**Supplied text**
────────────────────

Published in final edited form as: Neuron. 2010 Sep 23;67(6):929–935. doi: 10.1016/j.neuron.2010.08.022

Figure 3. Altered neurological status of ATXN1[30Q]-D776 mice.

Figure 3

(A) Accelerating Rotarod performance on day four at 6 and 12 weeks-of-age.

ATXN1[30Q]-S776/S776 (homozygous) mice, at 6 and 12 weeks (n = 9), were compared to age-matched wt/FVB mice, at 6 and 12 weeks (n = 10). ATXN1[30Q]-D776 mice at 6 weeks (n = 5) and at 12 weeks (n = 14), compared to age-matched littermate wt/FVB mice at 6 weeks (n = 9) and at 12 weeks (n =12; *p = 0.025 and **p = 0.0008, student t-test, two tailed equal variance). Performance of ATXN1[82Q]-S776 mice, at 6 weeks and 12 weeks (n = 15), compared to age-matched littermate wt/FVB mice, at 6 weeks and at 12 weeks (n = 8; *p = 0.006 and **p = 0.0005, student t-test, two tailed equal variance).

────────────────────

**Source material**
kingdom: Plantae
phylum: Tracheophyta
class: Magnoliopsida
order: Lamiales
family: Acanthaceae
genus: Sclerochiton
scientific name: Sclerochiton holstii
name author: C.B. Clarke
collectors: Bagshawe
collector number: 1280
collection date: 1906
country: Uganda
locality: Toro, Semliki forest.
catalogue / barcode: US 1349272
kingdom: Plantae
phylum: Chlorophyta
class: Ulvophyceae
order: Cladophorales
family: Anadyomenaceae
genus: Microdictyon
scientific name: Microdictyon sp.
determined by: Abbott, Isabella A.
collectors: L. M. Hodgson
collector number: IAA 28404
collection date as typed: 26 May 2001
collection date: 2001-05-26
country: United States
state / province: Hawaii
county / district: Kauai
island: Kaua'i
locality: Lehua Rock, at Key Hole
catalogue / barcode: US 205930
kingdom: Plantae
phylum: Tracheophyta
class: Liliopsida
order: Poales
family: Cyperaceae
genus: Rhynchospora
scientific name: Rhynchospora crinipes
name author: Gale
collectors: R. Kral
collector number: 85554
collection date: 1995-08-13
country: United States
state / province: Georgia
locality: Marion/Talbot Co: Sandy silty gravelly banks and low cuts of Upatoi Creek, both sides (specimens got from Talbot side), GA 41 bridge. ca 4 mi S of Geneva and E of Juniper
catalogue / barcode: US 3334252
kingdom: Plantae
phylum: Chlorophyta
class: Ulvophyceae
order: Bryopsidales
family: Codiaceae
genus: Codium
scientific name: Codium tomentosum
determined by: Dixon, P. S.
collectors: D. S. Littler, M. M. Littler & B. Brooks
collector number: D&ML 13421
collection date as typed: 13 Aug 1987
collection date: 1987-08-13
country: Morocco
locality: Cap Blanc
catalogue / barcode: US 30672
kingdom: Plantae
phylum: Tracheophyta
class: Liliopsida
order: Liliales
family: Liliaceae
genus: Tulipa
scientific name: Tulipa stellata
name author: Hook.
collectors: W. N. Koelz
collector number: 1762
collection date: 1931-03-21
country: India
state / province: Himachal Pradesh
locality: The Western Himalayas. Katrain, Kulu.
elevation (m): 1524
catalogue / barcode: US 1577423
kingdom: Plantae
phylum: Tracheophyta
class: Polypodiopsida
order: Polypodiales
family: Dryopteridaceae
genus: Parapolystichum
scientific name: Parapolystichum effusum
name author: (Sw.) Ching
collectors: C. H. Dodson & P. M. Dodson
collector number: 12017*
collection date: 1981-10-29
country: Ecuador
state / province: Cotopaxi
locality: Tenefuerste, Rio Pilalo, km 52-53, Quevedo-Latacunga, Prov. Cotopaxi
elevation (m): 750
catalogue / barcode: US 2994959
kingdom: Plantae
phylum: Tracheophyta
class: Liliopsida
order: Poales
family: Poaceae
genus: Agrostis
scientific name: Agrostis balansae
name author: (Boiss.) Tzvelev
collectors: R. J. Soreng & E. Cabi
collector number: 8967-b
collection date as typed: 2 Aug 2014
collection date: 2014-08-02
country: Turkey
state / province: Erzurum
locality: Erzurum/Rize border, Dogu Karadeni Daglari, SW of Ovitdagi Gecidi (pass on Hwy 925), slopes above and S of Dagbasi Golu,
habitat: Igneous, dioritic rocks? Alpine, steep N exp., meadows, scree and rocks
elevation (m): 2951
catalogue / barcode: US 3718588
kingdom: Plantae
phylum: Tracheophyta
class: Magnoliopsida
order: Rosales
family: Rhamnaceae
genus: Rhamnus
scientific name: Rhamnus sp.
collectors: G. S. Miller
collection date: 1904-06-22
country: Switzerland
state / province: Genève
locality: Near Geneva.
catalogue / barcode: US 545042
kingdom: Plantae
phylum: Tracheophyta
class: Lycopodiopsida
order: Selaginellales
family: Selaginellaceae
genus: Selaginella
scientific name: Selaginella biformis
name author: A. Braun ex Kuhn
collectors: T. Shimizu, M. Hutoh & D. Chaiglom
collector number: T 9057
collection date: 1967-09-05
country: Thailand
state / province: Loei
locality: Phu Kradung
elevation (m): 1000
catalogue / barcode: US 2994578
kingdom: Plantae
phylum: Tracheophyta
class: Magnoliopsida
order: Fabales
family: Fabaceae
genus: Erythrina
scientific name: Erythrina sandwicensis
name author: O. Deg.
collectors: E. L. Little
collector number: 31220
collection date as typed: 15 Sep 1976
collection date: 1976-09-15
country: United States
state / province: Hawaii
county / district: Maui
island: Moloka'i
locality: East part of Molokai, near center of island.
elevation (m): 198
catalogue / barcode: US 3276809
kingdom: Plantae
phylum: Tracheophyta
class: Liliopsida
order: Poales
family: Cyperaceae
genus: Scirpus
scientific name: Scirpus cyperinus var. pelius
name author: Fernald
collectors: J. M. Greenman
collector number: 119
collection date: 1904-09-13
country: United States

────────────────────

**Required action A**
Answer these from the mouse figure legend, one answer a line, marked the same way:
(i) In which journal and on what date was the final edited form published?
(ii) On which day of testing is the Rotarod performance in panel (A) shown?
(iii) How many ATXN1[30Q]-D776 mice were tested at 12 weeks?
**Required action B**
List every p-value given in the mouse figure legend.
**Required action C**
Write the next part of the mouse figure legend, picking up after its last sentence.
The records have nothing to do with the mouse figure legend.

**Expected answer A**
(i) Neuron, 2010 Sep 23
(ii) Day four
(iii) 14

**Expected answer B**
0.025, 0.0008, 0.006, 0.0005

**Expected answer C**
(B) ATXN1[30Q]-D776 mice (n = 9, *p = 0.008 student t-test, two tailed equal variance) show a similar gait performance defect as ATXN1[82Q]-S776 mice (n = 20, **p = 0.005 student t-test, two tailed equal variance) compared to age-matched littermate wt/FVB mice (n = 9 &16, respectively) as assessed by hind stance width at 12 weeks-of-age.

(C) Four day trial of accelerating Rotarod performance of mice at 30 weeks-of-age. Both ATXN1[30Q]-D776 (n=3) mice and ATXN1[82]-S776 (n=4) at 30 weeks-of-age were compared to age-matched wt/FVB (n=3) (p=0.04 and p=0.03).